Three company founders shared their insights at the third annual Wisconsin Economic Summit, hosted by WEDC  in La Crosse Oct. 15-16.

Corey Jaskolski, founder and CEO of Delafield-based RAIC Labs, leads a company that provides deeper insights and more accurate visual data analysis for a wide range of applications. Labeling that data by hand takes enormous amounts of time and money.

“You can’t label billions of images. It takes huge amounts of people,” he said, adding that AI make it possible to process that information in an intuitive way that helps customers.

When Jaskolski decided to leave a job with National Geographic and come to Wisconsin, he said, friends either didn’t believe him or they expected him to start an agriculture-related company.

“Starting the company here, I thought the biggest challenge was going to be getting talent, and I was pleasantly surprised that that’s not the case at all,” he said, citing the superior quality of life in Wisconsin compared to Silicon Valley. “We’ve been able to recruit really good talent.”

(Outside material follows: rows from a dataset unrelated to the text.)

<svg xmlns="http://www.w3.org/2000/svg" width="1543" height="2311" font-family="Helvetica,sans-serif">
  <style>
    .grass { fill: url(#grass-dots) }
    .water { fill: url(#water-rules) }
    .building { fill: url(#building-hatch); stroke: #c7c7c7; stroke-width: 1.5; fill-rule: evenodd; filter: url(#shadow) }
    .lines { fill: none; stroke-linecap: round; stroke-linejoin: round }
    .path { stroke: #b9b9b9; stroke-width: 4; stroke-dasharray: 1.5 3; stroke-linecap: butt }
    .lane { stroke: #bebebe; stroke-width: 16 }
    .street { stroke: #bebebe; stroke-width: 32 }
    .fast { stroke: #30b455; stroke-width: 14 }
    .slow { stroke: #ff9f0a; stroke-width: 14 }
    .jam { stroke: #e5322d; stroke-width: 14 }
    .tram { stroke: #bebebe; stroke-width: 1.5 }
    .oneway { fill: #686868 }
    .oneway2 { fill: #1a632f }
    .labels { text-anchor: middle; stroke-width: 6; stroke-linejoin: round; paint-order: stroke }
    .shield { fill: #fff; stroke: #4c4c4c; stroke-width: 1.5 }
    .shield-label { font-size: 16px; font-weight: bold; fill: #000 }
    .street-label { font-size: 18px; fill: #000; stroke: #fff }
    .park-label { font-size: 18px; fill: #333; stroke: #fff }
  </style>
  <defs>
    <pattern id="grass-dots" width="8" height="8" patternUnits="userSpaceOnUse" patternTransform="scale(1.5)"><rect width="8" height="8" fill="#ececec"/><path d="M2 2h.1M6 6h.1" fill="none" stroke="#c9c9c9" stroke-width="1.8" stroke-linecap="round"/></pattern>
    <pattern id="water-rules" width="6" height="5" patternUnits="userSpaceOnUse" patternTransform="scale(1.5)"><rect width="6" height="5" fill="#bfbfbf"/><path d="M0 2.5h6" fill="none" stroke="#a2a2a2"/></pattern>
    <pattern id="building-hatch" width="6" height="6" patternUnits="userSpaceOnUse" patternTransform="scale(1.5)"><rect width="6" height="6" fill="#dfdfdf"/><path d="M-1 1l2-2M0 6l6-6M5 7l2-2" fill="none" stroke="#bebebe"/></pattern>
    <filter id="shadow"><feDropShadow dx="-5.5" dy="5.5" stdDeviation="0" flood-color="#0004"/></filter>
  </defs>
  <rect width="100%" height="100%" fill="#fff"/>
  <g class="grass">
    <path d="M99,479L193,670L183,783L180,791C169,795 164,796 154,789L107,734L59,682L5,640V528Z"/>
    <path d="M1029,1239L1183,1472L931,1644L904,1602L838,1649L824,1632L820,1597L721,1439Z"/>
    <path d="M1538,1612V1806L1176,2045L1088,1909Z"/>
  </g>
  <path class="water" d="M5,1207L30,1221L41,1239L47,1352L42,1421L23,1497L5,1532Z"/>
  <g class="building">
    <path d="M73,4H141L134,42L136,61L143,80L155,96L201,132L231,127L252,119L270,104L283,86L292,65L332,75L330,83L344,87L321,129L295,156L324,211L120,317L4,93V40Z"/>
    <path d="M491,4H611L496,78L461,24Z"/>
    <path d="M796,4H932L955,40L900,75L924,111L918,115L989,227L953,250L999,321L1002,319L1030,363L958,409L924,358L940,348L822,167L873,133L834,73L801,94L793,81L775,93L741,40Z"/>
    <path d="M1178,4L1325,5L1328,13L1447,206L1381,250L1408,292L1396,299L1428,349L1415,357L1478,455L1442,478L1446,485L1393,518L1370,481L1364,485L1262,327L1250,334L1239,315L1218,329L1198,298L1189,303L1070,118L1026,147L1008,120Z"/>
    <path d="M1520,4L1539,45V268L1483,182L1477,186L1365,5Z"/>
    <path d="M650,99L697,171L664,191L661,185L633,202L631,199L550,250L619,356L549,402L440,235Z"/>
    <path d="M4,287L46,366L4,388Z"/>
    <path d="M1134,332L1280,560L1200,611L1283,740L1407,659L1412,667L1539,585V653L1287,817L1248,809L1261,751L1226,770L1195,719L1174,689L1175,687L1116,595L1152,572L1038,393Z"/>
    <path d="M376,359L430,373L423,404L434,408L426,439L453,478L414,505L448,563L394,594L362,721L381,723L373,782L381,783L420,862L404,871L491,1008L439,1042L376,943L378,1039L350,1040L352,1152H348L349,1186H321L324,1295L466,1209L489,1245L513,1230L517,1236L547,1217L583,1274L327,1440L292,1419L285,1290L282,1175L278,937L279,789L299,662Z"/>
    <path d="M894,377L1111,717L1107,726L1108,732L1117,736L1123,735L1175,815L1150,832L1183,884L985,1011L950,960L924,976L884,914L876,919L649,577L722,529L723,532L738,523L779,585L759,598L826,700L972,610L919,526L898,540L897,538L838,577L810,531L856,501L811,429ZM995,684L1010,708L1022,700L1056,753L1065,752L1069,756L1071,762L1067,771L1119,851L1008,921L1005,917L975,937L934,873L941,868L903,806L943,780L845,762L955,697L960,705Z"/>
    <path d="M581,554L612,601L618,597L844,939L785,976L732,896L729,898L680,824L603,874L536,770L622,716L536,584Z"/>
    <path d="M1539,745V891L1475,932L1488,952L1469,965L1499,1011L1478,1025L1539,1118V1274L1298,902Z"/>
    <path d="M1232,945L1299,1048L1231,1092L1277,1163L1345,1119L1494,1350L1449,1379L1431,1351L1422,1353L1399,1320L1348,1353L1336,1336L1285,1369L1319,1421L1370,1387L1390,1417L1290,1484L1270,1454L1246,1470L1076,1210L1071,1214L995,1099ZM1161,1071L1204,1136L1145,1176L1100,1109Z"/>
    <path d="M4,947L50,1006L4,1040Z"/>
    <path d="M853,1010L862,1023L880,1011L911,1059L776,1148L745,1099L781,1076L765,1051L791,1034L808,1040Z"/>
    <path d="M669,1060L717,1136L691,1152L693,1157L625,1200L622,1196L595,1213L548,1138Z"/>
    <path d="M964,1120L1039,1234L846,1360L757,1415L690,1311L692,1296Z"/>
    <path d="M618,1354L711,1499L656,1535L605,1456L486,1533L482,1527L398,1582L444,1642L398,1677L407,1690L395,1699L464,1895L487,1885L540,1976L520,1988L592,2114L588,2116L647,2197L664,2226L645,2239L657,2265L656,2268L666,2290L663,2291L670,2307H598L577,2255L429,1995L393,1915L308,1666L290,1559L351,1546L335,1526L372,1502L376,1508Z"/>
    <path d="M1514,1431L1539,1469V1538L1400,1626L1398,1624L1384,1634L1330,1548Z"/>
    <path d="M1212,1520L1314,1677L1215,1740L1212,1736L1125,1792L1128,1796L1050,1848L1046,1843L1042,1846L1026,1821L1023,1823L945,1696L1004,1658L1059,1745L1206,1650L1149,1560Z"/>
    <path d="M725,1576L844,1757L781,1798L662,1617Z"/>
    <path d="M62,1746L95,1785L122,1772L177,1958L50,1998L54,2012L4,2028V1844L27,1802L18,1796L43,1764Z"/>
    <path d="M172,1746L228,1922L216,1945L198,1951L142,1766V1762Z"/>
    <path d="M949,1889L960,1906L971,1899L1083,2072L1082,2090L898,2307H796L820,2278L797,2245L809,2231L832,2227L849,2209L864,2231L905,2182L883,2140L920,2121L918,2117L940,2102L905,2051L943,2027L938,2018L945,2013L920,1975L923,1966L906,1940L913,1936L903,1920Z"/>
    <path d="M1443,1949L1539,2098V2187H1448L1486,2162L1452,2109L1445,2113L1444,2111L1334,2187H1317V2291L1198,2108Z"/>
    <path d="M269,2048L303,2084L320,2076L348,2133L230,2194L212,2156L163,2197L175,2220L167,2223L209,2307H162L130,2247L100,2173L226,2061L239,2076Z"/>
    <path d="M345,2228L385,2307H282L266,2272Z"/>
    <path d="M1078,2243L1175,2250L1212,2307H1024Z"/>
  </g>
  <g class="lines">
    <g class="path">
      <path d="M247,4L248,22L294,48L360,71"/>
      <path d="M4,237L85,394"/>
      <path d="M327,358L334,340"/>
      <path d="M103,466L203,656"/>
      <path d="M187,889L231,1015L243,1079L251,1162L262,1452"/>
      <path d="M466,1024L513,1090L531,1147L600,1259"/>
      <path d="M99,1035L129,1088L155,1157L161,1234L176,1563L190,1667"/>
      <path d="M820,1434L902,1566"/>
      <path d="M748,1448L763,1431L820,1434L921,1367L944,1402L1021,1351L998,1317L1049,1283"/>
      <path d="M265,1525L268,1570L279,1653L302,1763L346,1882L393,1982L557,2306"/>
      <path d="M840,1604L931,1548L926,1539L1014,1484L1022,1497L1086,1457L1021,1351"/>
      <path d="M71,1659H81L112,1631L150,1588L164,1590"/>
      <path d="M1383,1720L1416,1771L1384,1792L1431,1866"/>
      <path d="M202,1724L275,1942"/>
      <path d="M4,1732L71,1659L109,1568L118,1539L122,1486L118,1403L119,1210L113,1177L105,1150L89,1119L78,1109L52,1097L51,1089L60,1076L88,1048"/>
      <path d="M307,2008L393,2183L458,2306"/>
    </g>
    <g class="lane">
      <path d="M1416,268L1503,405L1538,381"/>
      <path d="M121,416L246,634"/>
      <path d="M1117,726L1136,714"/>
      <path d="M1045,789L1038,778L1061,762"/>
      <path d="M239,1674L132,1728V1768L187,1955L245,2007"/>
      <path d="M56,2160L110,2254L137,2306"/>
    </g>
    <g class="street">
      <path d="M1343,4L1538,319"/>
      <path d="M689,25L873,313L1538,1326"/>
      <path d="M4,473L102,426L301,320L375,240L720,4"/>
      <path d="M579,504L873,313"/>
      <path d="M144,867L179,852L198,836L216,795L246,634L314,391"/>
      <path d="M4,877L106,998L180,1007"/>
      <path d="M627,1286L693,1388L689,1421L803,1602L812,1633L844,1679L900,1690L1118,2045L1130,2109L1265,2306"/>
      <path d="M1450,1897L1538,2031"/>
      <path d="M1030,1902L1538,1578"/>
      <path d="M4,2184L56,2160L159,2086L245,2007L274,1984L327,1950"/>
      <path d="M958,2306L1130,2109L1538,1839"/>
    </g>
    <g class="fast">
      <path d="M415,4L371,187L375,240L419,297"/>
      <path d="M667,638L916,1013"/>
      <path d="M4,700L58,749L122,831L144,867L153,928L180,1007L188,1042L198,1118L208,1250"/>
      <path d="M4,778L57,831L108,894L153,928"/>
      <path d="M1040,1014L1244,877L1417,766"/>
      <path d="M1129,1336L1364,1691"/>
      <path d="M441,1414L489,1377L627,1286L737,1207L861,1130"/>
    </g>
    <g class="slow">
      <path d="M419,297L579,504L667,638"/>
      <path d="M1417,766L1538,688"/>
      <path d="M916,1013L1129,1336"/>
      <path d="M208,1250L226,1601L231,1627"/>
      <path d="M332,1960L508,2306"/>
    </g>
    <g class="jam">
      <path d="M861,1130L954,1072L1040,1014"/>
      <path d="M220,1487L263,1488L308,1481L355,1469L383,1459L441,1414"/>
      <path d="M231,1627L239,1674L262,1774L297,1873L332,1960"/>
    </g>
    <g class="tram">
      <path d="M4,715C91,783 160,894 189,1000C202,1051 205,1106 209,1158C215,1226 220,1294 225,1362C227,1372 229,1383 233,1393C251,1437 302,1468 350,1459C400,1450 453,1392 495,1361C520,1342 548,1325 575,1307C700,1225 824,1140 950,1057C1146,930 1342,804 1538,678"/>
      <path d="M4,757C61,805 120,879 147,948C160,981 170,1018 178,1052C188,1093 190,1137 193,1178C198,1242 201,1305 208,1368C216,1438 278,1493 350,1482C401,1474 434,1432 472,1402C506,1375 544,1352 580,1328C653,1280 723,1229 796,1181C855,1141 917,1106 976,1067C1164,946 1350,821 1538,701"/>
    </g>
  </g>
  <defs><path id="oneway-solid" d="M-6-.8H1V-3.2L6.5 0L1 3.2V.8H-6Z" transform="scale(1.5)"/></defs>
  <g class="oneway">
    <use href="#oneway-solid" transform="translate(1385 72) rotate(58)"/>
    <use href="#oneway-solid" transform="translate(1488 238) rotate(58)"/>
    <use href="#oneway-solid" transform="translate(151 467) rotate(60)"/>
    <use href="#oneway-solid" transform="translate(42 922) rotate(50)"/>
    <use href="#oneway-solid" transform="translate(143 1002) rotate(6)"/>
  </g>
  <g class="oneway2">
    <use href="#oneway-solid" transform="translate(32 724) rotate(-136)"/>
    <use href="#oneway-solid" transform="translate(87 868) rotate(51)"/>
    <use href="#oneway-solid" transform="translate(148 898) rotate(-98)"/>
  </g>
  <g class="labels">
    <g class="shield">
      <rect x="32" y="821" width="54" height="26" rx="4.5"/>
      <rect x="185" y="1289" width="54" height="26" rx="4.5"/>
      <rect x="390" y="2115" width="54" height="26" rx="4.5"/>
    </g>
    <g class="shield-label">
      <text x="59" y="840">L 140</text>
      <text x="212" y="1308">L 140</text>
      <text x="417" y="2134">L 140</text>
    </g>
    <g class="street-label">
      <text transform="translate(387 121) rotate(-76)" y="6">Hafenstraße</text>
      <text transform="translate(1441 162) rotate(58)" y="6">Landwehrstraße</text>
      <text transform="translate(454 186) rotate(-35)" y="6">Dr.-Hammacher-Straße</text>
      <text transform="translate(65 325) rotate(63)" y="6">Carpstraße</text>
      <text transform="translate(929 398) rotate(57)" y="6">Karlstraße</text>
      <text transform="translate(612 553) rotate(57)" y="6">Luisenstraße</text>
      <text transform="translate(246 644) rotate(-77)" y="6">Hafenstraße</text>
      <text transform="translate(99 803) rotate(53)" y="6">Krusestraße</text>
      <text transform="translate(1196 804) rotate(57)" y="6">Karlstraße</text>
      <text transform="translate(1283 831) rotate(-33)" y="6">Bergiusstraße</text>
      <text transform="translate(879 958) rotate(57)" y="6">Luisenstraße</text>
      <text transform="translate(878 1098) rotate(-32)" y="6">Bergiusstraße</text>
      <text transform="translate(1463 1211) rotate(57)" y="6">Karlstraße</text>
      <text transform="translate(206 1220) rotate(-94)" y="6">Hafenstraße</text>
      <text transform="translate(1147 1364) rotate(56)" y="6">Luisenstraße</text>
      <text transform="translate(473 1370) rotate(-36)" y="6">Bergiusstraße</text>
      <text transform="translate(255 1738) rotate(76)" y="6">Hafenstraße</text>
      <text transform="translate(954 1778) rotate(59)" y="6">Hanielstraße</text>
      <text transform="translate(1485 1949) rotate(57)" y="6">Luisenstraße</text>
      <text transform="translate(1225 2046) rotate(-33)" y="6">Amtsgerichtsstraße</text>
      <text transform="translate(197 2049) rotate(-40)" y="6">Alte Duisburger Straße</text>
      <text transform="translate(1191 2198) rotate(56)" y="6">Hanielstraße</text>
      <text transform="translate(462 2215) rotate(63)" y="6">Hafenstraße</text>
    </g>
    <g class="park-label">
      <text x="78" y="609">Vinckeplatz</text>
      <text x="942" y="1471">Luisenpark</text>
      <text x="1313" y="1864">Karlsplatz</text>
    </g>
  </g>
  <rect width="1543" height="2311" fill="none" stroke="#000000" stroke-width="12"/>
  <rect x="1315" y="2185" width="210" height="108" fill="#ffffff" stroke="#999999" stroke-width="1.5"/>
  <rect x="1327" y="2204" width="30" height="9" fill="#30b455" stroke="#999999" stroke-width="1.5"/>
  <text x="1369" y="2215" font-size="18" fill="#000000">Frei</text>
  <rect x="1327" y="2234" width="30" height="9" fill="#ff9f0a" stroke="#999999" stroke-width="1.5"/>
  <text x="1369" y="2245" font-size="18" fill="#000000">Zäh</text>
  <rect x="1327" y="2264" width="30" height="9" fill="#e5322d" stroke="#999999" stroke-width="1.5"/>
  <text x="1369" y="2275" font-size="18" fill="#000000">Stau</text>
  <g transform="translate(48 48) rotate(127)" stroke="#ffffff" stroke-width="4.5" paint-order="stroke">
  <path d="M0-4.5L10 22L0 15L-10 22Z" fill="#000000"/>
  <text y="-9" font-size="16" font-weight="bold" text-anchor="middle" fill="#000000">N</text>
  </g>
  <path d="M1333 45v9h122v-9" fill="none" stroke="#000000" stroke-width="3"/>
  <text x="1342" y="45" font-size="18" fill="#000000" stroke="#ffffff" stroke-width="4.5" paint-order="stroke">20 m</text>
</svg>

Taralinda Willis, co-founder of Madison-based Curate, which analyzed large amounts of data at the municipal level to make it useful for business, had her successful company acquired by FiscalNote in 2021. AI was a key component in that success.

“We gathered data from a little more than 12,000 municipalities across the country and 4,000 school districts,” she said. “Finding the needle in the haystack is where we used a lot of AI. … That’s where AI has been really powerful and interesting.”

One challenge Willis faced was startup funding. She recounted a meeting with a prospective investor in Curate who balked at its small number of customers, saying Willis needed at least 1,000 customers to justify an investment.

“Just for the record, we had about 225 customers when we sold,” Willis said, urging more education in what investing in a startup really means. “That can really improve the network and ecosystem here.”

Another firm capitalizing on AI’s promise is Green Bay-based Aramid Technologies, a company that produces SmartCert, which digitally and interactively manages often voluminous supply chain documentation.

Lonni Kieffer, the firm’s co-founder and chief operating officer, said AI has provided a “Tom Cruise jump-on-the-couch moment.”

“It’s that exciting for us,” Kieffer said. “We’re extracting over 200 different data points from that documentation,” enabling the automation or streamlining of examining parts for country of origin, chemical and physical analysis, and other factors that must be evaluated as part of the intake process.

Kieffer, whose company is supported by the innovation hub and venture center TitletownTech, said startups are heavily focused on the potential and power of AI.

“It’s so exciting to taking something that you can customize, that’s going to generate high-quality data and the kind of results companies need to move forward with their operational goals—reducing costs and supporting that younger generation of talent,” she added.